Hoffman’s performance contains a delicate and saddening foundation, fully committed to by one of today’s finest actors. Kaufman’s protagonists are habitually unsympathetic, self-involved types, and their fates seem detached from the audience’s compassion. Caden Cotard, by way of Hoffman, holds our hearts with his tragically fragile grasp. Hoffman has played brash (Before the Devil Knows You’re Dead), melancholy (The Savages), and channeled the depths of inner woe (Capote), but he’s never transcended his own talent with a tour-de-force such as this.

Earning itself a comparison to the great films of the mind, Kaufman’s masterpiece tests the audience’s sense of stability, forcing us to question every scene, its origins, and then, as more is revealed, go back and reconsider them. Seeing it once is not enough. Like Fellini’s 8 ½ and Gilliam’s Brazil, the picture exists on a plane of uncertainty that asks us to consider its meaning, examine the details, and speculate. What we’re shown is unreliable and symbolic. Of course, trying to see the picture on any kind of linear surface is impossible. We must circulate around the thing, ponder, and deliberate. Ironically, orbital thinking is exactly what gets Caden into his predicament, but no matter. Perhaps a more appropriate metaphor is that we should dive into the material and allow its waters to surround us.

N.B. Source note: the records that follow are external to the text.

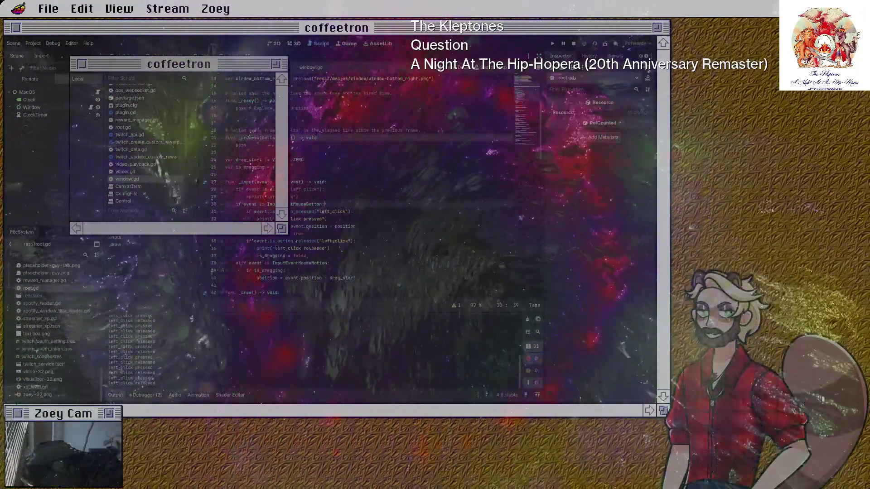
- Insert an empty line 30 in the _input handler of window.gd
key(ctrl+shift+Return)
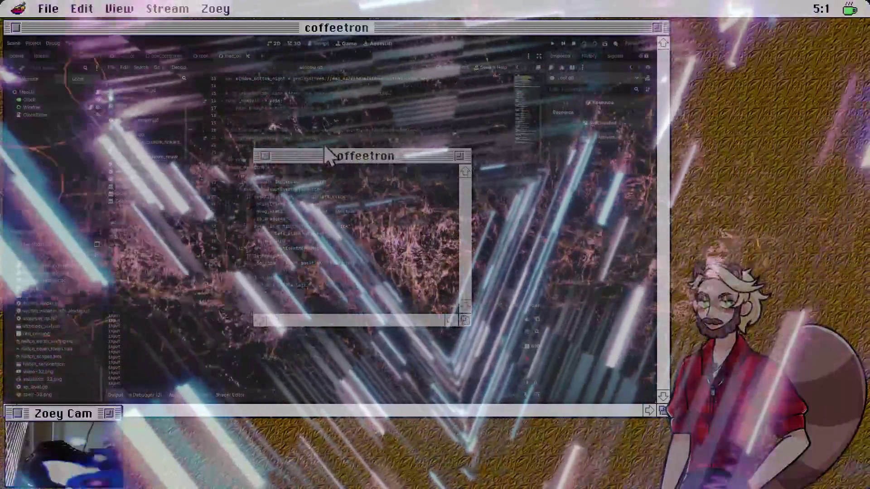
- Drag the running coffeetron window around the overlay, leaving it near the centre
mouse_move(404, 156)
mouse_down()
mouse_move(426, 157)
mouse_move(321, 173)
mouse_move(408, 172)
mouse_move(367, 151)
mouse_move(419, 177)
mouse_move(735, 154)
mouse_move(699, 226)
mouse_move(822, 107)
mouse_move(615, 68)
mouse_move(204, 102)
mouse_move(550, 161)
mouse_move(286, 172)
mouse_move(540, 173)
mouse_move(534, 115)
mouse_move(482, 260)
mouse_move(597, 188)
mouse_move(514, 188)
mouse_move(518, 219)
mouse_up()
mouse_move(557, 294)
mouse_down()
mouse_move(644, 74)
mouse_move(481, 78)
mouse_move(517, 270)
mouse_move(482, 183)
mouse_move(412, 195)
mouse_move(472, 247)
mouse_move(511, 118)
mouse_move(526, 181)
mouse_move(501, 188)
mouse_up()
mouse_move(436, 143)
mouse_down()
mouse_move(496, 158)
mouse_move(430, 118)
mouse_move(392, 126)
mouse_move(451, 210)
mouse_move(185, 198)
mouse_move(375, 179)
mouse_move(370, 161)
mouse_move(467, 146)
mouse_up()
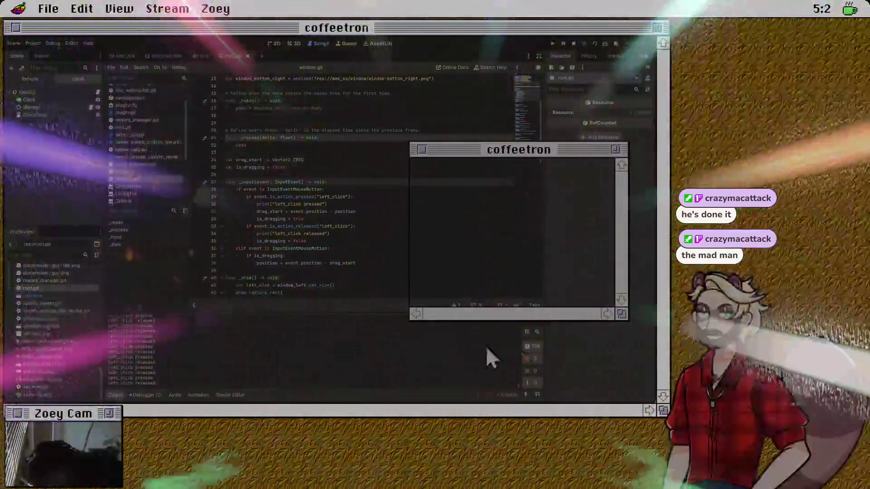
drag(622, 313, 395, 395)
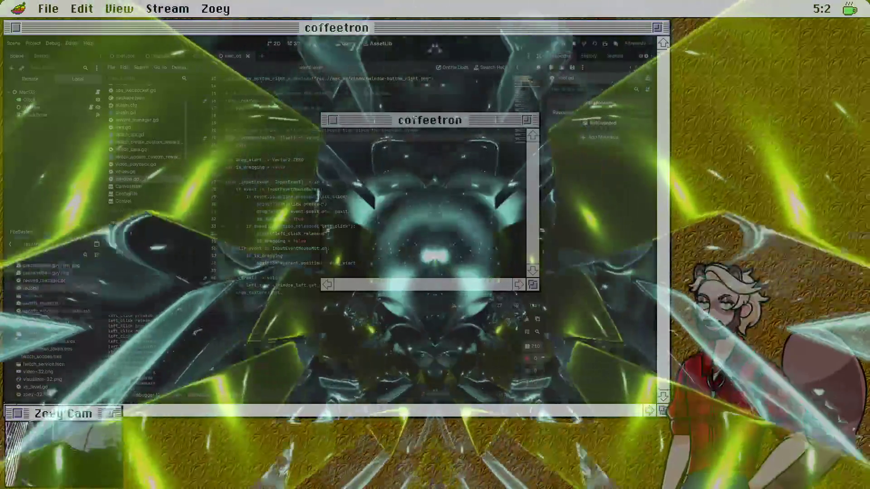
scroll(290, 181, down, 4)
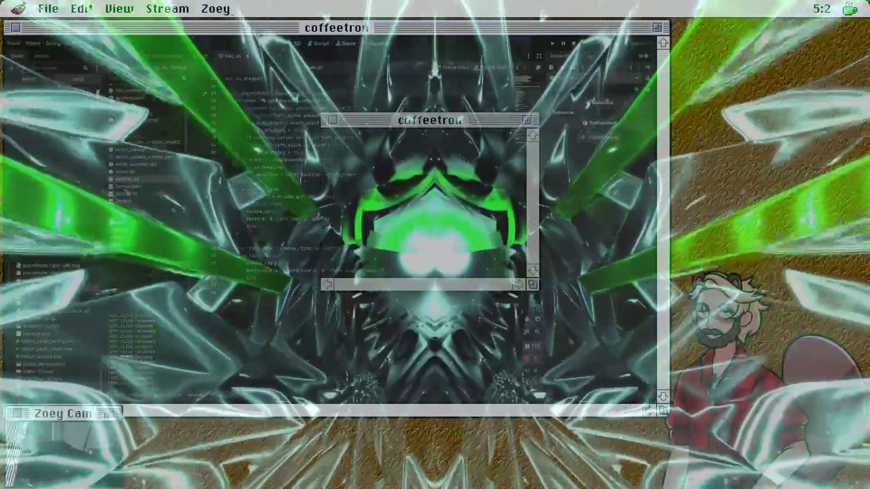
scroll(362, 182, down, 10)
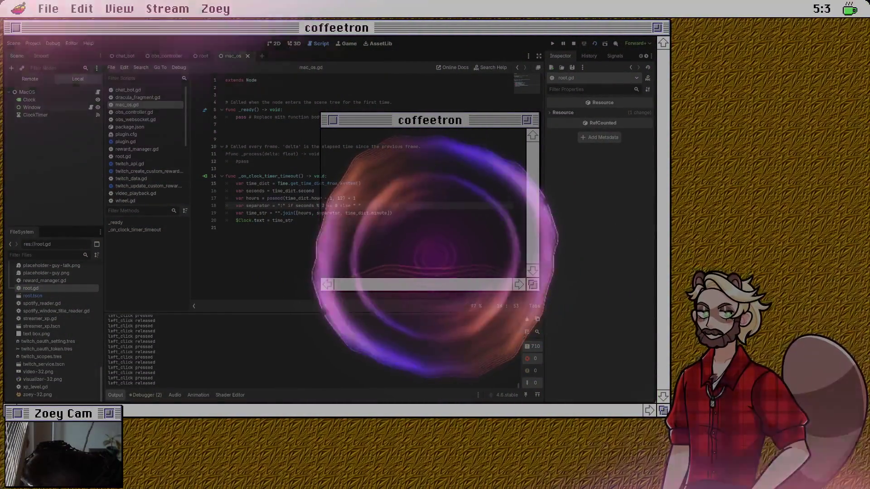
- Add line 19 `var minutes = "%02i" % time_dict.minute` and run the project with F5
key(Return)
text(var mins)
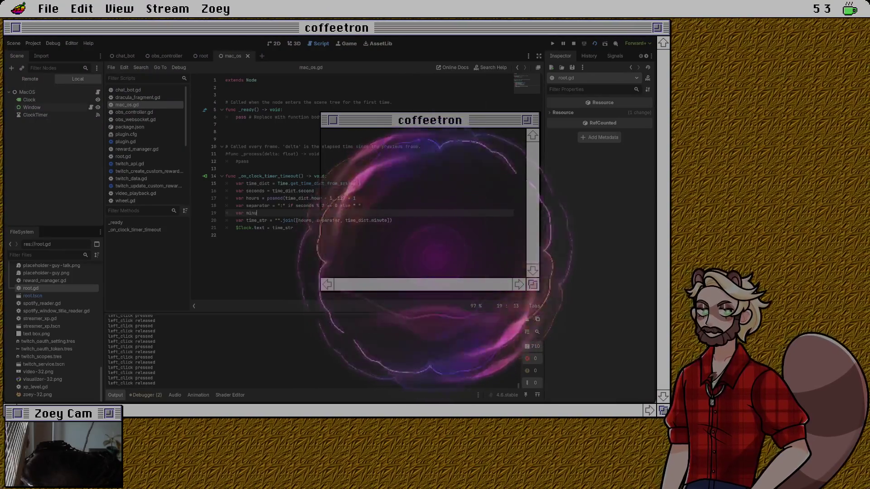
text(tes =)
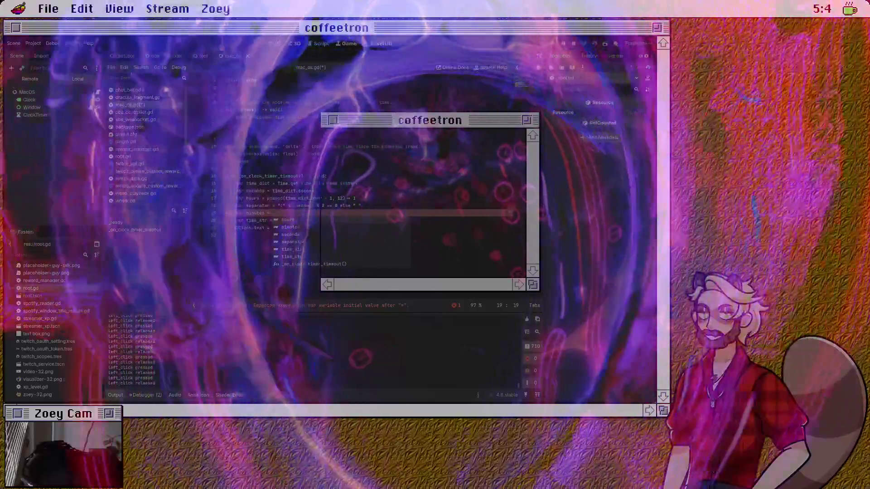
key(Escape)
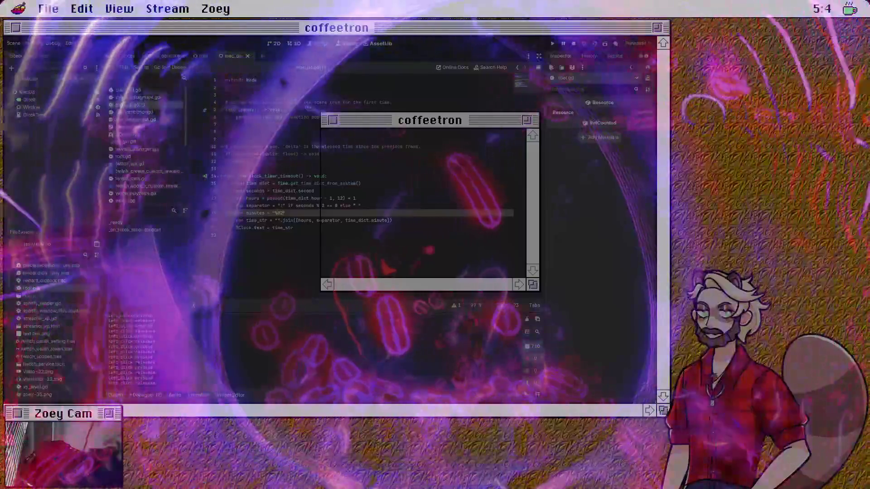
text(% )
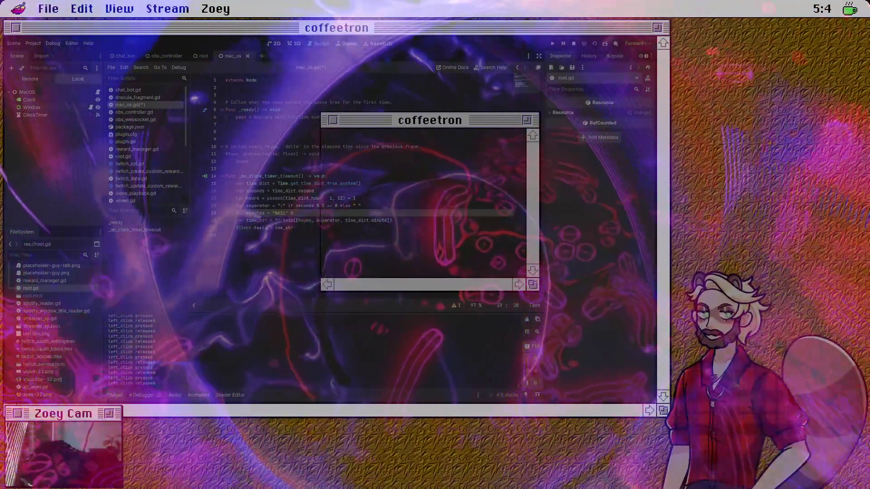
text(time_dict.mi)
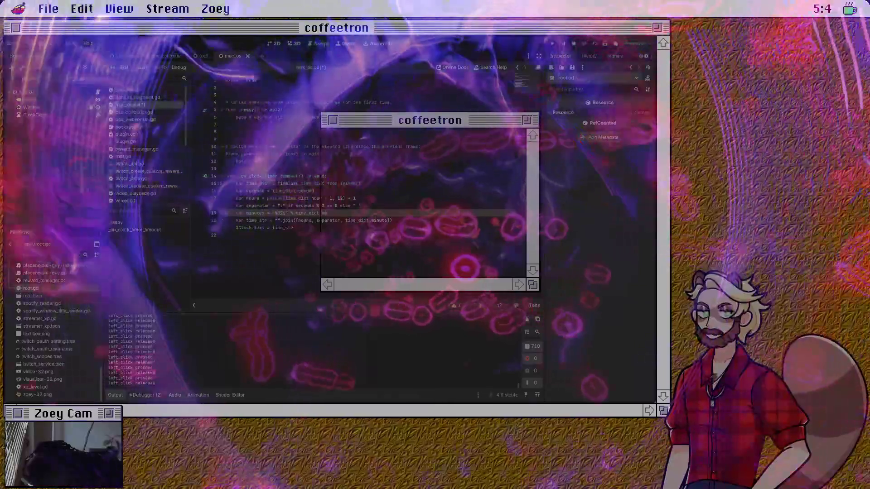
text(nute)
key(F5)
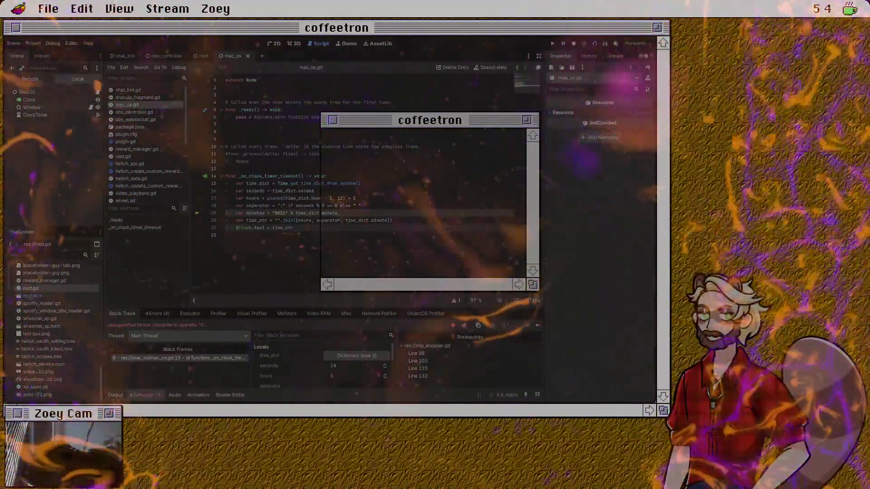
- Remove the trailing 'i' from the minutes format string, save mac_os.gd, and resume the debugger
click(294, 213)
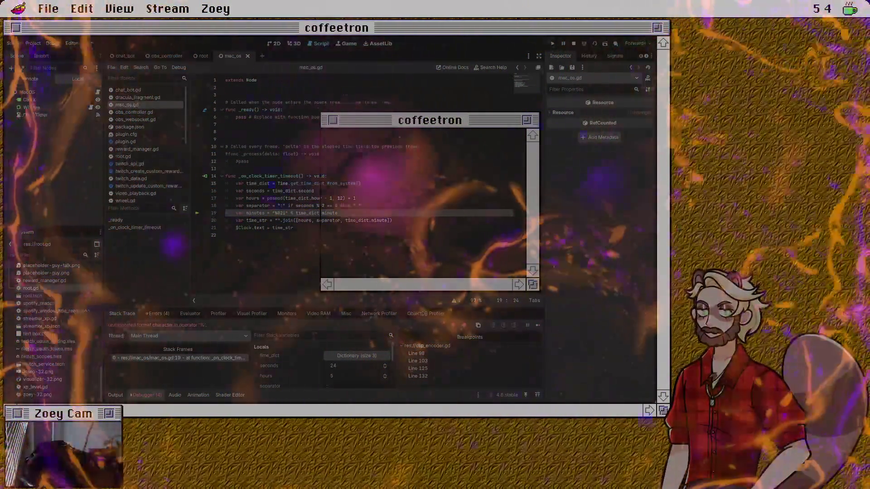
key(BackSpace)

We draw from such introspective viewing an appreciation for the text, both in its ability to present a puzzle box we cannot resist attempting to open and in its abundant rewards upon our discovery of its secrets. Synecdoche, New York aches with sentiments on a life (and indeed all life) not fully lived and overly focused on analysis and reflection, offering rich commentary on remorse and alienation, how inaction and self-pity ultimately prevent forward motion and negligence of time, and do nothing to prolong inevitable death. Such profound observations are rarely paired with ambitious filmmaking this rich.